Problem:
A word-for-word copy of the entries is the goal; leave out the pictures.

(Source material)

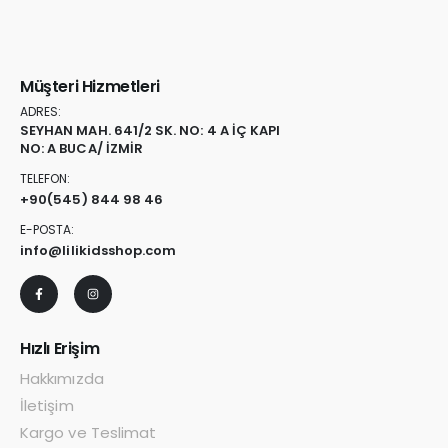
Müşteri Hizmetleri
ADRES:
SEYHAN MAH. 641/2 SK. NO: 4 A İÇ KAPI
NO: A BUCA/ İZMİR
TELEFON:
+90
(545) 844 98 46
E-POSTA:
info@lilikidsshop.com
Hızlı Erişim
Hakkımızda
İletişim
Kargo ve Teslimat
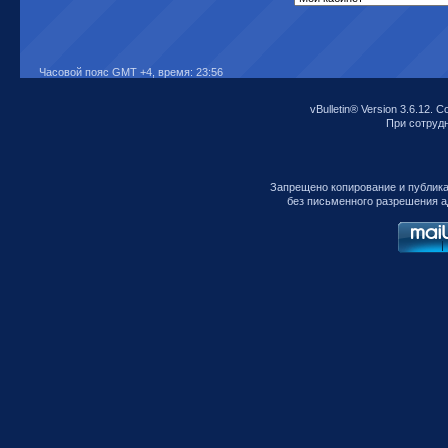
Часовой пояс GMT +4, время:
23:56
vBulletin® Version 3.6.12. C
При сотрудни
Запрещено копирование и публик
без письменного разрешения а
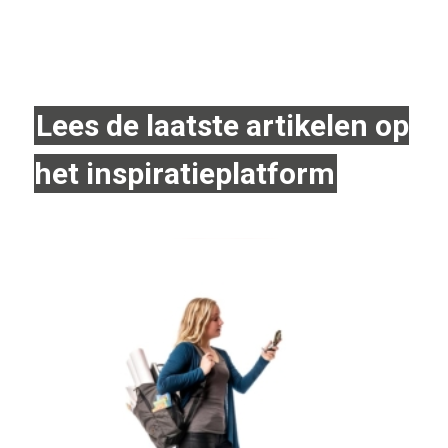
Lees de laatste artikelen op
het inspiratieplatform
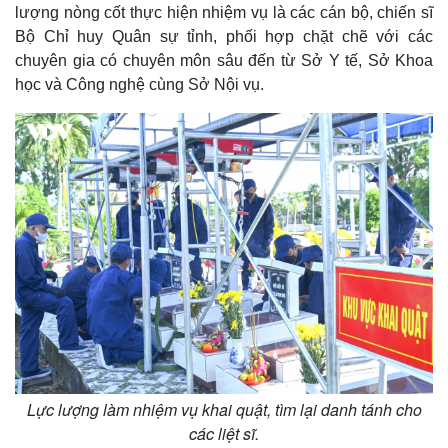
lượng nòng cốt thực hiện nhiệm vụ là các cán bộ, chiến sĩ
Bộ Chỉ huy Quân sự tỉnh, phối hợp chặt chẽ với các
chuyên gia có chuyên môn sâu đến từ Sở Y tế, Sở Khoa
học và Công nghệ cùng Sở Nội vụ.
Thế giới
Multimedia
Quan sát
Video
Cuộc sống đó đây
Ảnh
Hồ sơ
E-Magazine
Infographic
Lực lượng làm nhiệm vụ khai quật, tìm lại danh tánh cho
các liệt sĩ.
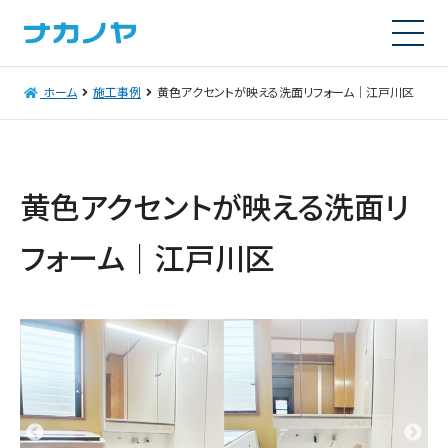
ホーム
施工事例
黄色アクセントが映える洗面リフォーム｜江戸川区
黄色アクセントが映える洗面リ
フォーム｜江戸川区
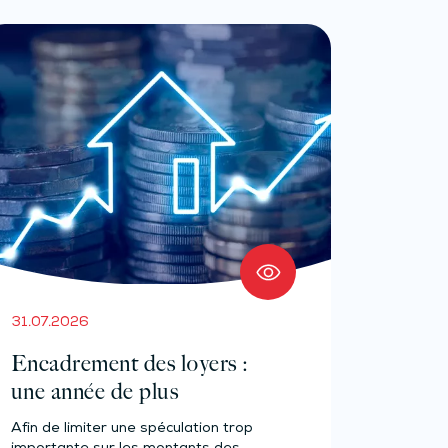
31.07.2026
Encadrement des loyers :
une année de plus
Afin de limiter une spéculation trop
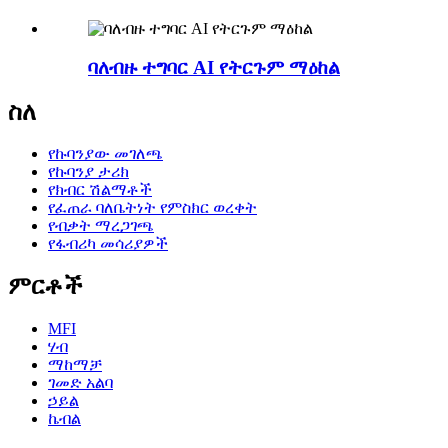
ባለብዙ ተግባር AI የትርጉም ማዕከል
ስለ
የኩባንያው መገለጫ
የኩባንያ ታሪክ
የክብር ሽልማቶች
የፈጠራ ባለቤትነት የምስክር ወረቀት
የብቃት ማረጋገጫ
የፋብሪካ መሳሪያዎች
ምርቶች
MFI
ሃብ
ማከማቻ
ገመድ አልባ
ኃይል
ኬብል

(End Source material)

Response area:
Müşteri Hizmetleri
ADRES:
SEYHAN MAH. 641/2 SK. NO: 4 A İÇ KAPI
NO: A BUCA/ İZMİR
TELEFON:
+90
(545) 844 98 46
E-POSTA:
info@lilikidsshop.com
Hızlı Erişim
Hakkımızda
İletişim
Kargo ve Teslimat
Часовой пояс GMT +4, время:
23:56
vBulletin® Version 3.6.12. C
При сотрудни
Запрещено копирование и публик
без письменного разрешения а
Lees de laatste artikelen op
het inspiratieplatform
lượng nòng cốt thực hiện nhiệm vụ là các cán bộ, chiến sĩ
Bộ Chỉ huy Quân sự tỉnh, phối hợp chặt chẽ với các
chuyên gia có chuyên môn sâu đến từ Sở Y tế, Sở Khoa
học và Công nghệ cùng Sở Nội vụ.
Thế giới
Multimedia
Quan sát
Video
Cuộc sống đó đây
Ảnh
Hồ sơ
E-Magazine
Infographic
Lực lượng làm nhiệm vụ khai quật, tìm lại danh tánh cho
các liệt sĩ.
ホーム
施工事例
黄色アクセントが映える洗面リフォーム｜江戸川区
黄色アクセントが映える洗面リ
フォーム｜江戸川区
31.07.2026
Encadrement des loyers :
une année de plus
Afin de limiter une spéculation trop
ባለብዙ ተግባር AI የትርጉም ማዕከል
ስለ
የኩባንያው መገለጫ
የኩባንያ ታሪክ
የክብር ሽልማቶች
የፈጠራ ባለቤትነት የምስክር ወረቀት
የብቃት ማረጋገጫ
የፋብሪካ መሳሪያዎች
ምርቶች
MFI
ሃብ
ማከማቻ
ገመድ አልባ
ኃይል
ኬብል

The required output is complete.